Fungus-like life forms have been found in rocks dating back 2.4 billion years.
The fossils, drilled from rocks that were once beneath the seafloor, resemble living fungi.
Scientists say the discovery could push back the date for the oldest fungi by one to two billion years.
The find suggests that fungi arose not on land but in the deep sea. If not a fungus, the organism could be from an extinct branch of life that has not been described before.
Prof Stefan Bengtson of the Swedish Museum of Natural History led the research team.
He said, in the past, scientists may have been looking in the wrong place for the oldest fossil fungi - on land or in shallow seas rather than in the deep sea.
"The deep biosphere (where the fossils were found) represents a significant portion of the Earth, but we know very little about its biology and even less about its evolutionary history," Prof Bengtson told BBC News.

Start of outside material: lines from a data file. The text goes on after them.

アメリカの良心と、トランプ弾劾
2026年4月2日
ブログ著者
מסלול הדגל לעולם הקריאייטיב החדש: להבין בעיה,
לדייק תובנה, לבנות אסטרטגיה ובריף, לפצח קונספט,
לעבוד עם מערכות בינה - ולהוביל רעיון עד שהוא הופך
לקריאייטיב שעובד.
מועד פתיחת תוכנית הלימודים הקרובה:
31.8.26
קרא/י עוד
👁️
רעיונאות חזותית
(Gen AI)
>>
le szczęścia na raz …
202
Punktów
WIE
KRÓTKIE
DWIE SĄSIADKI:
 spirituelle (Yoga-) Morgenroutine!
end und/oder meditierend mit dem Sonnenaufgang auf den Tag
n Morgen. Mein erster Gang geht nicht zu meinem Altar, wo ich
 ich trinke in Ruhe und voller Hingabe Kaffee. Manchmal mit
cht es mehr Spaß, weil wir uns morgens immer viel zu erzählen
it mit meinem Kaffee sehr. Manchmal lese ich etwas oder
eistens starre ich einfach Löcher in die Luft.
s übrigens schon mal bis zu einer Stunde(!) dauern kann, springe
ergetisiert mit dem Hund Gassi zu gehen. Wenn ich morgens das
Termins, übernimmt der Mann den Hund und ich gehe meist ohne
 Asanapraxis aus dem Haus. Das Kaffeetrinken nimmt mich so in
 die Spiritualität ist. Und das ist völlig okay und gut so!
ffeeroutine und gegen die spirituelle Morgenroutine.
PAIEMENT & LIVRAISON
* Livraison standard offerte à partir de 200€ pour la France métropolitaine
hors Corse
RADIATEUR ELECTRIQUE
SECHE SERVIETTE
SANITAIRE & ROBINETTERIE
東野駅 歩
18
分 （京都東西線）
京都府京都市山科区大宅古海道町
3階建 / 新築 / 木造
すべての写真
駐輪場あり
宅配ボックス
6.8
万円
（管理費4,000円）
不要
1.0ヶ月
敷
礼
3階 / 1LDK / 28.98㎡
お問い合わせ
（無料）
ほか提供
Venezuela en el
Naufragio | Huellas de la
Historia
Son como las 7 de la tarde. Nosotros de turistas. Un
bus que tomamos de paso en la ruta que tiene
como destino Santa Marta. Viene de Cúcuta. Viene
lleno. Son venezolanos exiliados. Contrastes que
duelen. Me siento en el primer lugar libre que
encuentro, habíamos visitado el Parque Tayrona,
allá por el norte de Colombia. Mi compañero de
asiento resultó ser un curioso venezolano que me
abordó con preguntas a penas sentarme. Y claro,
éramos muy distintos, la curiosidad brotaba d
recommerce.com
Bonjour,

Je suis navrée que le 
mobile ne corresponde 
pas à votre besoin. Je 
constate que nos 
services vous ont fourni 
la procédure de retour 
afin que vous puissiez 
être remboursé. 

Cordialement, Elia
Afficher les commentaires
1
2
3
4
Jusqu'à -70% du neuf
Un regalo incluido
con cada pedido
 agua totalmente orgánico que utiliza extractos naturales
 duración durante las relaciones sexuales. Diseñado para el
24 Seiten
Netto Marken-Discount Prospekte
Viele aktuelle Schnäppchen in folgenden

The fossils are almost indistinguishable from those found in similar environments on land, although they are much older.
They are made up of jumbles of tangled threads some hundredths of a millimetre thick.
Scientists have already discovered such structures - known as mycelia - in similar rocks of a much younger age and identified them as fungi.
There is a "clear possibility" that they are the world's oldest fossil fungi - twice as old as generally accepted in the fossil record, Prof Bengtson said.
If they are not fungi, they are probably an extinct branch of eukaryotes "or even giant prokaryotes", he added.